YOUR INSTRUCTIONS - Could you copy the material below line for line, without changing a single character?

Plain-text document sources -
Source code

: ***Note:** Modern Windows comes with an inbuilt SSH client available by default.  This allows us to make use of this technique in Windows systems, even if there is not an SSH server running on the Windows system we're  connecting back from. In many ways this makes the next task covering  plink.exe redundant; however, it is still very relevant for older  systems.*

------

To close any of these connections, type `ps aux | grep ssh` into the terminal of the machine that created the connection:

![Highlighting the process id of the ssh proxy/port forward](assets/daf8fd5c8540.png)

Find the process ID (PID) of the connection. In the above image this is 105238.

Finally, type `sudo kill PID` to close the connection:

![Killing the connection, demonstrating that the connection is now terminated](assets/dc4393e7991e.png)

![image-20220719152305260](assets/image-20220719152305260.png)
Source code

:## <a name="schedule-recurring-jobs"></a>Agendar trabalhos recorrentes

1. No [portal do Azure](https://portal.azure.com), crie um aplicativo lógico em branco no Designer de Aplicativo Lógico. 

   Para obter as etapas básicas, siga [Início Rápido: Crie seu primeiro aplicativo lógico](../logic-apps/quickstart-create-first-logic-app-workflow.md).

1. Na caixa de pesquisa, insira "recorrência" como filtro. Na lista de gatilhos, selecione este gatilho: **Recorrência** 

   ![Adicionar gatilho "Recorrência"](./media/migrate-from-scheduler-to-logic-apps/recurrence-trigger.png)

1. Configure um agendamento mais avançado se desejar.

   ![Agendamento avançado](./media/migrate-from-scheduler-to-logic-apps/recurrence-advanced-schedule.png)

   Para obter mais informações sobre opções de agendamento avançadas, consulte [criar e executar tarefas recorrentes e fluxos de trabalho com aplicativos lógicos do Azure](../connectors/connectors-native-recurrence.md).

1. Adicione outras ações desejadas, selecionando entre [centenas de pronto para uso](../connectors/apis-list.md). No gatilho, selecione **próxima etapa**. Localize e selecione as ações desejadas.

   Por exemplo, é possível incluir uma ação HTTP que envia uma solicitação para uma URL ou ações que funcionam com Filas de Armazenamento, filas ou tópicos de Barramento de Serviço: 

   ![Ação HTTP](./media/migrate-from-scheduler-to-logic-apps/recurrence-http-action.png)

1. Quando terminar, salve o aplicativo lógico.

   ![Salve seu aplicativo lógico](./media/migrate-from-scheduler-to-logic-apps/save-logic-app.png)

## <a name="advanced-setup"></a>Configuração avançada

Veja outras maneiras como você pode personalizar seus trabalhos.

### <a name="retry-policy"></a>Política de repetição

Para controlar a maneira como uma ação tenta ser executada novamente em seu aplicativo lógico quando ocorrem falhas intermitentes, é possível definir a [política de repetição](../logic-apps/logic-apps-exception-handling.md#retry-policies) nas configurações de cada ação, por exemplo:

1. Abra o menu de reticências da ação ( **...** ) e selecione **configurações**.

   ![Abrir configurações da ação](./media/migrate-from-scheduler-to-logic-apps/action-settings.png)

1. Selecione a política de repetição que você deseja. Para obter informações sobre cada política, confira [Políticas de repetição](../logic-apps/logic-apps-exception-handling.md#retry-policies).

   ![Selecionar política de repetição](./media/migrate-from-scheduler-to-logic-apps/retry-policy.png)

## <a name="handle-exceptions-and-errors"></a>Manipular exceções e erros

THE ANSWER -
Source code

: ***Note:** Modern Windows comes with an inbuilt SSH client available by default.  This allows us to make use of this technique in Windows systems, even if there is not an SSH server running on the Windows system we're  connecting back from. In many ways this makes the next task covering  plink.exe redundant; however, it is still very relevant for older  systems.*

------

To close any of these connections, type `ps aux | grep ssh` into the terminal of the machine that created the connection:

![Highlighting the process id of the ssh proxy/port forward](assets/daf8fd5c8540.png)

Find the process ID (PID) of the connection. In the above image this is 105238.

Finally, type `sudo kill PID` to close the connection:

![Killing the connection, demonstrating that the connection is now terminated](assets/dc4393e7991e.png)

![image-20220719152305260](assets/image-20220719152305260.png)
Source code

:## <a name="schedule-recurring-jobs"></a>Agendar trabalhos recorrentes

1. No [portal do Azure](https://portal.azure.com), crie um aplicativo lógico em branco no Designer de Aplicativo Lógico. 

   Para obter as etapas básicas, siga [Início Rápido: Crie seu primeiro aplicativo lógico](../logic-apps/quickstart-create-first-logic-app-workflow.md).

1. Na caixa de pesquisa, insira "recorrência" como filtro. Na lista de gatilhos, selecione este gatilho: **Recorrência** 

   ![Adicionar gatilho "Recorrência"](./media/migrate-from-scheduler-to-logic-apps/recurrence-trigger.png)

1. Configure um agendamento mais avançado se desejar.

   ![Agendamento avançado](./media/migrate-from-scheduler-to-logic-apps/recurrence-advanced-schedule.png)

   Para obter mais informações sobre opções de agendamento avançadas, consulte [criar e executar tarefas recorrentes e fluxos de trabalho com aplicativos lógicos do Azure](../connectors/connectors-native-recurrence.md).

1. Adicione outras ações desejadas, selecionando entre [centenas de pronto para uso](../connectors/apis-list.md). No gatilho, selecione **próxima etapa**. Localize e selecione as ações desejadas.

   Por exemplo, é possível incluir uma ação HTTP que envia uma solicitação para uma URL ou ações que funcionam com Filas de Armazenamento, filas ou tópicos de Barramento de Serviço: 

   ![Ação HTTP](./media/migrate-from-scheduler-to-logic-apps/recurrence-http-action.png)

1. Quando terminar, salve o aplicativo lógico.

   ![Salve seu aplicativo lógico](./media/migrate-from-scheduler-to-logic-apps/save-logic-app.png)

## <a name="advanced-setup"></a>Configuração avançada

Veja outras maneiras como você pode personalizar seus trabalhos.

### <a name="retry-policy"></a>Política de repetição

Para controlar a maneira como uma ação tenta ser executada novamente em seu aplicativo lógico quando ocorrem falhas intermitentes, é possível definir a [política de repetição](../logic-apps/logic-apps-exception-handling.md#retry-policies) nas configurações de cada ação, por exemplo:

1. Abra o menu de reticências da ação ( **...** ) e selecione **configurações**.

   ![Abrir configurações da ação](./media/migrate-from-scheduler-to-logic-apps/action-settings.png)

1. Selecione a política de repetição que você deseja. Para obter informações sobre cada política, confira [Políticas de repetição](../logic-apps/logic-apps-exception-handling.md#retry-policies).

   ![Selecionar política de repetição](./media/migrate-from-scheduler-to-logic-apps/retry-policy.png)

## <a name="handle-exceptions-and-errors"></a>Manipular exceções e erros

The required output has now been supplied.